Information given below:

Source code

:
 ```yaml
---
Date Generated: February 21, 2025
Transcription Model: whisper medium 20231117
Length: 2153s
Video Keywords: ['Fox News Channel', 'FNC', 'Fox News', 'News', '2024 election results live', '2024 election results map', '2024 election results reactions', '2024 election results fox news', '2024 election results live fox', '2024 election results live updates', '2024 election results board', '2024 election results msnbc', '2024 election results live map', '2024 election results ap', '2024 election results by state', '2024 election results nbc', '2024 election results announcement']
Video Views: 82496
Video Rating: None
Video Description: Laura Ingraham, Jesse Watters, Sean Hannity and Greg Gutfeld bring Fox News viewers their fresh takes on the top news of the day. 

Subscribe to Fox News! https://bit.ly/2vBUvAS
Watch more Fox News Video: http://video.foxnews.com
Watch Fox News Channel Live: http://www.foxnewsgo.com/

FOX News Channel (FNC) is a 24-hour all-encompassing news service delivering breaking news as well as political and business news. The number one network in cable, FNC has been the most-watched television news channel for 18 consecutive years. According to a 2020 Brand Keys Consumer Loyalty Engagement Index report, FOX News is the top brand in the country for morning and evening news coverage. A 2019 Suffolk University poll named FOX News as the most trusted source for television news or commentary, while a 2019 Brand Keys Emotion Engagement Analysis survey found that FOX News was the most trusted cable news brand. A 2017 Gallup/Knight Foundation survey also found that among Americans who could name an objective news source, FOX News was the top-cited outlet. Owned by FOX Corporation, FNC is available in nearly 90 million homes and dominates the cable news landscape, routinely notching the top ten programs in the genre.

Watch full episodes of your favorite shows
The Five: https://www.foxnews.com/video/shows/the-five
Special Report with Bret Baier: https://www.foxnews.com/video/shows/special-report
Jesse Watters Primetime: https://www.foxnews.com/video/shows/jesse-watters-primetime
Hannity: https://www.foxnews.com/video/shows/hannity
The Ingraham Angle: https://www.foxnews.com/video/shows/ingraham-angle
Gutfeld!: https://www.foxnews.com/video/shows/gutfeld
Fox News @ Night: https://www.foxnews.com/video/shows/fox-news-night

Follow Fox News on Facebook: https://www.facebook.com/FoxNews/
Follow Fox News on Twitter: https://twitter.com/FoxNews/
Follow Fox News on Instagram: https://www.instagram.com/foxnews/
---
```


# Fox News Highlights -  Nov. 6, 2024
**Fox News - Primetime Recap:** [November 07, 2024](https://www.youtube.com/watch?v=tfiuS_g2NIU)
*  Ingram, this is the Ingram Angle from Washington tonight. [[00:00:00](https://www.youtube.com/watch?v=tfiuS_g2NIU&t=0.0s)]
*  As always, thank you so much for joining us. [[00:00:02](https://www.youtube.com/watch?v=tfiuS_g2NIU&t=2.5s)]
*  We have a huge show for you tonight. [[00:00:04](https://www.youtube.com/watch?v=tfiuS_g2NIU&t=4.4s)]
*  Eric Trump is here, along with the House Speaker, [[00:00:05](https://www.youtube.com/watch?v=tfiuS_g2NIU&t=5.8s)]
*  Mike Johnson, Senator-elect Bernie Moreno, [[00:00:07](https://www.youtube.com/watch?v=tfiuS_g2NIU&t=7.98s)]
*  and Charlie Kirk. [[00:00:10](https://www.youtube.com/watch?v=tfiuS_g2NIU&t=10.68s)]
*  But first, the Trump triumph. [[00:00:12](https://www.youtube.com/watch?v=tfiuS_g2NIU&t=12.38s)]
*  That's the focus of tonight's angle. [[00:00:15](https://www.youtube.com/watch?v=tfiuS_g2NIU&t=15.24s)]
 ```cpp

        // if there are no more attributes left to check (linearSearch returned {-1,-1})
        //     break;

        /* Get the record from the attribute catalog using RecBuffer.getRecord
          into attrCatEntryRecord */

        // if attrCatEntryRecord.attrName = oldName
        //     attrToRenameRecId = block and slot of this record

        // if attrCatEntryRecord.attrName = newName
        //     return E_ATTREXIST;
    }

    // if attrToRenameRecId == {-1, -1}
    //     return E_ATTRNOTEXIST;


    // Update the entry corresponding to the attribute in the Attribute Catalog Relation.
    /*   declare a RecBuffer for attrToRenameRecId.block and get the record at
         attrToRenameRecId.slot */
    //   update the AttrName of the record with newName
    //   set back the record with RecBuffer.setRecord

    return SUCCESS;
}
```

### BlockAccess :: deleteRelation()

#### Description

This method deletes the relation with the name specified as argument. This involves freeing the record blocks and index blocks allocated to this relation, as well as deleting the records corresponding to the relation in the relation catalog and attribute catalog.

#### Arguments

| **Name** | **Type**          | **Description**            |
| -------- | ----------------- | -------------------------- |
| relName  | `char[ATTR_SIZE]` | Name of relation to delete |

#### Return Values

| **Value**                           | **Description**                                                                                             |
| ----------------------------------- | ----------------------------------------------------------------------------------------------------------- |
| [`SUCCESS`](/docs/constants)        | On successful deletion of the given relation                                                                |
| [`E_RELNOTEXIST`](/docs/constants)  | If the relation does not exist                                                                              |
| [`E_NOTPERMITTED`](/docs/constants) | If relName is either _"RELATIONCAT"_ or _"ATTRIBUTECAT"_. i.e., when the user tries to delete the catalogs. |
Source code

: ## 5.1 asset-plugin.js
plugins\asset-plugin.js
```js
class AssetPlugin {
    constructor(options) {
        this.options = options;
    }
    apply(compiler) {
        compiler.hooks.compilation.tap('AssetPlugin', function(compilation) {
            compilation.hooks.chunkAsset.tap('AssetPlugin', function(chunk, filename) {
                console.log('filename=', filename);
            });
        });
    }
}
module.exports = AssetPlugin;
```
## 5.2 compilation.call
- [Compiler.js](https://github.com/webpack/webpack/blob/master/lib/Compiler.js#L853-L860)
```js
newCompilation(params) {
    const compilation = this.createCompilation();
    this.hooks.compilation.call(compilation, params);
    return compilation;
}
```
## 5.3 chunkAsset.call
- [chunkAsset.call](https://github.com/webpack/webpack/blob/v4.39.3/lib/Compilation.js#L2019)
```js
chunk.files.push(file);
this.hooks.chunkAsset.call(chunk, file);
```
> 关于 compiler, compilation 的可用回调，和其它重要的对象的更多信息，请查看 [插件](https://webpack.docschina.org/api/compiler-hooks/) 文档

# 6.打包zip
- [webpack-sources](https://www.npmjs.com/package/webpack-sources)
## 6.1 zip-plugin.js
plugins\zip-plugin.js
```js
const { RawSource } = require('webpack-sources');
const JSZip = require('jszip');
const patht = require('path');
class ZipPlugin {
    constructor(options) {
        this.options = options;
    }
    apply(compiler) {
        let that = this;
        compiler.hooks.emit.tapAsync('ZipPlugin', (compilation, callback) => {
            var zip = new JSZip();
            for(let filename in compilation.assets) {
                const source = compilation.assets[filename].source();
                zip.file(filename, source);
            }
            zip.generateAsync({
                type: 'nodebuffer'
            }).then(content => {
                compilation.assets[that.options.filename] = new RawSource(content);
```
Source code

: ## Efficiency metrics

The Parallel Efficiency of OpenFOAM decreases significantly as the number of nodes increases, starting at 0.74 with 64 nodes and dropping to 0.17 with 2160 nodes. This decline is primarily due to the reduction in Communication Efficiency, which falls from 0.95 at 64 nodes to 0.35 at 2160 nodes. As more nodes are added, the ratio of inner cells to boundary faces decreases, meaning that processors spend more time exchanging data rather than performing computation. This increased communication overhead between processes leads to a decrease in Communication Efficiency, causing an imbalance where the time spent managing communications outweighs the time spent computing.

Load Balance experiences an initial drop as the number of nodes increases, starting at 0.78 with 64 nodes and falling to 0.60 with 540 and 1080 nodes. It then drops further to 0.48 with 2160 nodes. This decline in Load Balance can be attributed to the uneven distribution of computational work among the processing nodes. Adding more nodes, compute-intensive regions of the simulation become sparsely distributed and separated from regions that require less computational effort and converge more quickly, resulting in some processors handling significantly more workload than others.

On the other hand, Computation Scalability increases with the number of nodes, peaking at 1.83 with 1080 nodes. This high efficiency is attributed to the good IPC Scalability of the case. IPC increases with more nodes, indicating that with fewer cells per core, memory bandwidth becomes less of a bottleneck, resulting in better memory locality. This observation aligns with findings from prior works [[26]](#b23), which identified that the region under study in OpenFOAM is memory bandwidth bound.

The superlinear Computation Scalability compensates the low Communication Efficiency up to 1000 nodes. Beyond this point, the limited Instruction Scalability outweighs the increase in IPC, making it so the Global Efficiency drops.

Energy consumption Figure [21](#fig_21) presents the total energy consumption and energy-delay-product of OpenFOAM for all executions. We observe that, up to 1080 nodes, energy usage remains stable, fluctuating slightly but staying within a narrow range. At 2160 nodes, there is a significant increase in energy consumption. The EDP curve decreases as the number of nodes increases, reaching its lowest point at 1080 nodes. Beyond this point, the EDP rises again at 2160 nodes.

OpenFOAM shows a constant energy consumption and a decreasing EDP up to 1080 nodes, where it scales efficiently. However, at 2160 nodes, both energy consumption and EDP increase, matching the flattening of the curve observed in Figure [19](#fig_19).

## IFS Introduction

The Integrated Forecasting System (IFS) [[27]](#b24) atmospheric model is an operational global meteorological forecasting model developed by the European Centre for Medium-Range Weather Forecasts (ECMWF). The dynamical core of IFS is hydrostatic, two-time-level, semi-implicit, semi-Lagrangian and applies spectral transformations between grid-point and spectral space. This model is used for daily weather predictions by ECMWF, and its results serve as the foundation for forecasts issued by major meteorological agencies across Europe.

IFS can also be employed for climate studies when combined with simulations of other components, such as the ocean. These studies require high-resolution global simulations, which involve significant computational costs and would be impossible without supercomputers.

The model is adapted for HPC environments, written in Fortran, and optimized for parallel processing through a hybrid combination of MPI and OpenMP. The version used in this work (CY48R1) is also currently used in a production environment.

End of Information given.

= Brief =
Examine the data above and state how many of its lines contain the word "attrToRenameRecId", with no further remarks.

= Finished task =
4